(PROBLEM REQUIREMENTS) Could you pick up the article on scaling the ePremier League platform for 100K+ concurrent users and keep writing it from the point where it stops?

(EXERCISE TEXT)

################

Building for Scale: Lessons from Managing 100K+ Concurrent Users

A deep dive into the architecture decisions and challenges faced while building the ePremier League platform for Gfinity, handling massive concurrent user loads during live esports events.

Building for Scale: Lessons from Managing 100K+ Concurrent Users
When I joined Gfinity to work on the ePremier League platform, I knew we were building something ambitious. What I didn’t fully grasp was the scale we’d need to handle when Premier League football clubs’ esports teams competed in front of massive global audiences.

The ePremier League brings together all 20 Premier League clubs in competitive EA SPORTS FC™ tournaments, with matches broadcast live and thousands of fans following their teams online. During peak events, we regularly handled over 100,000 concurrent users, all expecting real-time updates, seamless streaming integration, and zero downtime.
Here’s what I learned about building systems that can handle that kind of scale.

The Challenge: More Than Just Numbers
When people talk about “scale,” they often focus on user numbers. But true scale isn’t just about concurrent users – it’s about concurrent actions. During live matches, users aren’t just passive observers:
- Real-time score updates every few seconds
- Live chat and reactions from thousands of fans simultaneously
- Tournament bracket updates as matches conclude
- Streaming integrations with broadcast platforms
- Admin dashboard actions from race control operators
- Player profile updates and statistics in real-time
Each user might generate 10-20 server interactions per minute during peak activity. Suddenly, 100K users becomes over 1 million operations per minute.

################

(INFORMATION SUPPLIED)

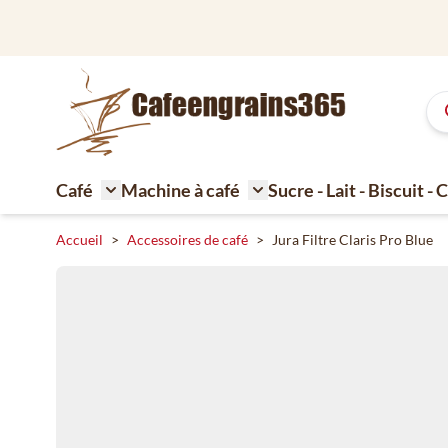
Aller au contenu
Café
Machine à café
Sucre - Lait - Biscuit -
Toggle submenu for Café
Toggle submenu for Machi
Accueil
>
Accessoires de café
>
Jura Filtre Claris Pro Blue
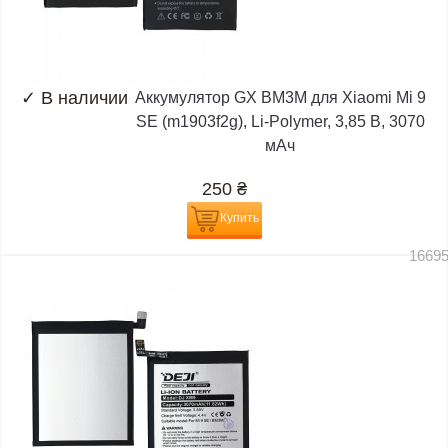
✓
В наличии
Аккумулятор GX BM3M для Xiaomi Mi 9
SE (m1903f2g), Li-Polymer, 3,85 B, 3070
мАч
250
₴
Купить
1669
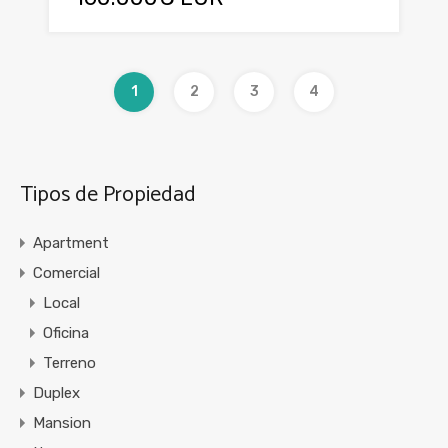
1
2
3
4
Tipos de Propiedad
Apartment
Comercial
Local
Oficina
Terreno
Duplex
Mansion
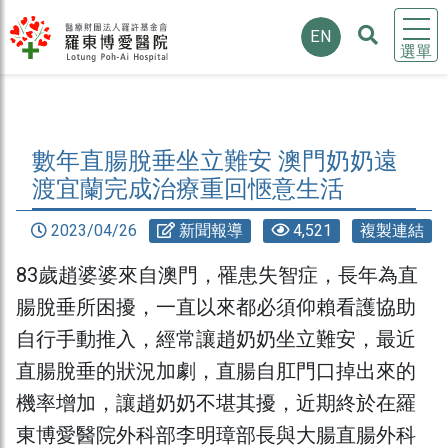
EN
選單
數年直腸脫垂坐立難安 澳門奶奶遠
渡宜蘭完成治療重回愜意生活
2023/04/26
新聞報導
4,521
複製連結
83歲趙婆婆來自澳門，罹患失智症，長年為直
腸脫垂所困擾，一直以來都必須仰賴看護協助
自行手動推入，經常讓趙奶奶坐立難安，最近
直腸脫垂的狀況加劇，直腸自肛門口掉出來的
機率增加，讓趙奶奶不堪其擾，近期終於在羅
東博愛醫院外科部李明璋部長與大腸直腸外科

################

(RESPONSE)
Architecture Decisions That Made the Difference
1. Event-Driven Architecture with WebSockets
Traditional REST APIs couldn’t handle the real-time nature of esports. We implemented a robust WebSocket system with Redis Pub/Sub for message distribution:
// Simplified version of our real-time event system
class RealTimeEventHandler {
private redis: Redis
private websocketManager: WebSocketManager
async publishMatchUpdate(matchId: string, update: MatchUpdate) {
// Validate and process the update
const processedUpdate = await this.processUpdate(update)
// Publish to Redis channel
await this.redis.publish(
`match:${matchId}:updates`,
JSON.stringify(processedUpdate)
)
// Redis subscribers in other server instances will pick this up
// and broadcast to their connected WebSocket clients
}
async handleRedisMessage(channel: string, message: string) {
const update = JSON.parse(message)
const matchId = this.extractMatchId(channel)
// Broadcast to all connected clients following this match
this.websocketManager.broadcastToRoom(`match:${matchId}`, update)
}
}
Key insight: Don’t just use WebSockets everywhere. We maintained REST APIs for operations that didn’t need real-time updates, which reduced server load and improved reliability.
2. Smart Caching Strategy
With 100K+ users requesting similar data (tournament brackets, player stats, match schedules), caching was crucial. But naive caching can cause problems at scale.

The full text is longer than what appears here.